WORK ORDER A ->
Answer these questions from the MacArthur history below, one answer per line, marked the same way:
(i) In what month and year did Eisenhower and MacArthur part in Manila?
(ii) What school did Richard J. Marshall graduate from?
(iii) What was the name of Quezon's secretary?

EXTRACTED TEXT ->
§ §

When President Quezon got wind of the proposed troop movements and asked Eisenhower about it, Eisenhower was astonished to learn that MacArthur had not cleared the event with Quezon. The Philippine president got upset with MacArthur and angrily called a halt to the maneuvers. MacArthur then called Eisenhower and Ord on the carpet and denied he had ever given orders for them to proceed—he merely wanted them to investigate the possibility, he said. This was “certainly news to us,” Eisenhower recalled, and from then on “never again” were he and MacArthur “on the same warm and cordial terms.”27
The parade episode also struck a sour note into the mutual admiration society that had theretofore been established between MacArthur and Quezon. Part of the problem was that Quezon was flexing his political muscle. He had begun to call for full independence earlier than 1946, but at the same time, he questioned the effectiveness of MacArthur’s plans for a citizen army. In the fall of 1939, Quezon told a large gathering in Manila on the anniversary of the founding of the commonwealth, “The Philippines could not be defended even if every last Filipino were armed with modern weapons.” He shut out MacArthur, going so far as to have his secretary, Jorge Vargas, tell MacArthur that Quezon was too busy to see him. Uncharacteristically, MacArthur seems to have taken this in stride and calmly told Vargas, “Jorge, some day your boss is going to want to see me more than I want to see him.”28
At the same time, MacArthur was also losing Eisenhower. After seven years with MacArthur, four of them in the Philippines, Eisenhower finally prevailed upon the general to approve his transfer back to the States, where he was anxious to get a troop command in light of the gathering war clouds over Europe. When the two parted in Manila, in December of 1939, each had occasionally rankled the other during their association, but MacArthur had generally held Eisenhower in high esteem, and, later frustrations aside, Eisenhower would reflect that he was always “deeply grateful for the administrative experience he gained under General MacArthur.”29 When they next met, it was in Japan in 1946, and both were five-star generals.
Eisenhower’s replacement as MacArthur’s chief of staff and right-hand man was Lieutenant Colonel Richard K. Sutherland, who had joined the staff after Ord’s death in a plane crash the previous year. A Yale graduate who had gotten his commission by competitive exam, Sutherland was brash, hard-edged, and frequently unpleasant with his subordinates. He was, however, devotedly loyal to MacArthur, and the general considered him invaluable in return.
Lieutenant Colonel Richard J. Marshall became MacArthur’s other key aide, charged with the thankless tasks of procurement and supply. He was a graduate of Virginia Military Institute and had been a battery commander in the artillery before transferring to the Quartermaster Corps. While neither Sutherland nor Marshall could claim the West Point pedigree that MacArthur held so dear, they became the first members of the group of insiders that would come to be called MacArthur’s Bataan Gang.30
There was another Marshall—also a graduate of VMI—who would come to figure heavily in MacArthur’s future. This was George Catlett Marshall, who had briefly been part of Pershing’s headquarters staff at Chaumont. His path and MacArthur’s had first crossed at Fort Leavenworth prior to that war, and whatever else George Marshall thought of Douglas MacArthur, he had supported MacArthur’s attempt to press on to capture Metz even as some on Pershing’s staff questioned MacArthur’s frontline antics. Marshall’s specialty was in administration and training, but when he was promoted to colonel in September of 1933, he hoped for command of an infantry regiment. Instead he was assigned to be a senior instructor for the Illinois National Guard.

§ §

DATA SUPPLIED ->
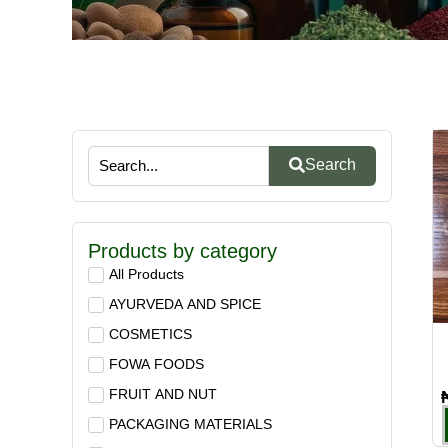
Search
Products by category
All Products
AYURVEDA AND SPICE
COSMETICS
FOWA FOODS
FRUIT AND NUT
PACKAGING MATERIALS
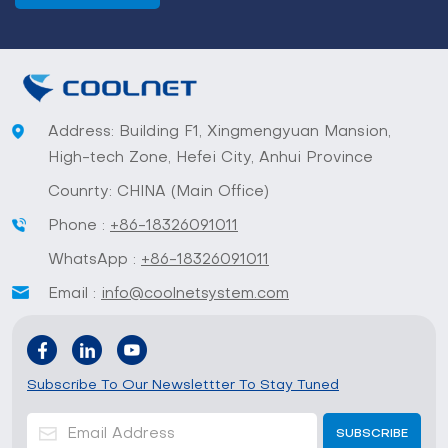
Address: Building F1, Xingmengyuan Mansion,
High-tech Zone, Hefei City, Anhui Province
Counrty: CHINA (Main Office)
Phone :
+86-18326091011
WhatsApp :
+86-18326091011
Email :
info@coolnetsystem.com
Subscribe To Our Newslettter To Stay Tuned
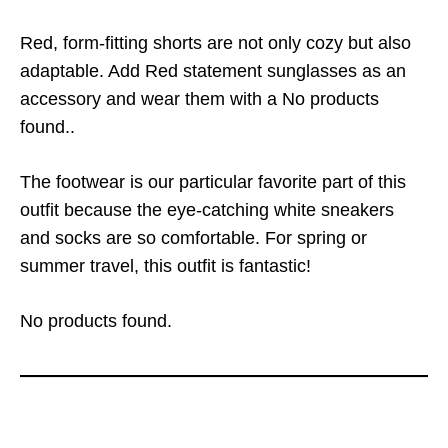
Red, form-fitting shorts are not only cozy but also
adaptable. Add Red statement sunglasses as an
accessory and wear them with a
No products
found.
.
The footwear is our particular favorite part of this
outfit because the eye-catching white sneakers
and socks are so comfortable. For spring or
summer travel, this outfit is fantastic!
No products found.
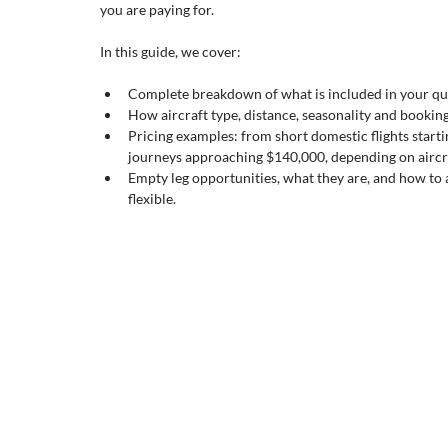
you are paying for.
In this guide, we cover:
Complete breakdown of what is included in your qu
How aircraft type, distance, seasonality and booking 
Pricing examples: from short domestic flights starti
journeys approaching $140,000, depending on aircra
Empty leg opportunities, what they are, and how to 
flexible.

§ §

WORK ORDER B ->
Count the lines of the records above that contain the word "this" and give only the number.

WRITTEN ANSWER A ->
(i) December of 1939
(ii) Virginia Military Institute
(iii) Jorge Vargas

WRITTEN ANSWER B ->
3